■ WHAT THIS TASK INVOLVES
Each entry should be copied as it stands, leaving the pictures behind.

■ DATA EXCERPTS
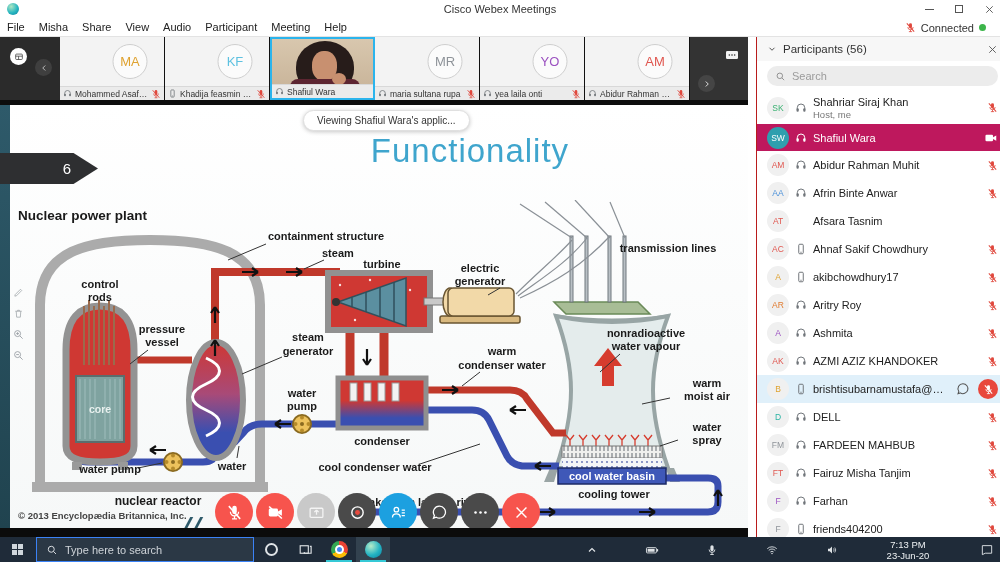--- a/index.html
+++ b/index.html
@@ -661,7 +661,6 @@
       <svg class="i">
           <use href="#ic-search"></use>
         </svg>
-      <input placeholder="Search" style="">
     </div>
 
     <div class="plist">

■ EXERCISE OUTPUT
--- a/index.html
+++ b/index.html
@@ -661,7 +661,6 @@
       <svg class="i">
           <use href="#ic-search"></use>
         </svg>
-      <input placeholder="Search" style="">
     </div>
 
     <div class="plist">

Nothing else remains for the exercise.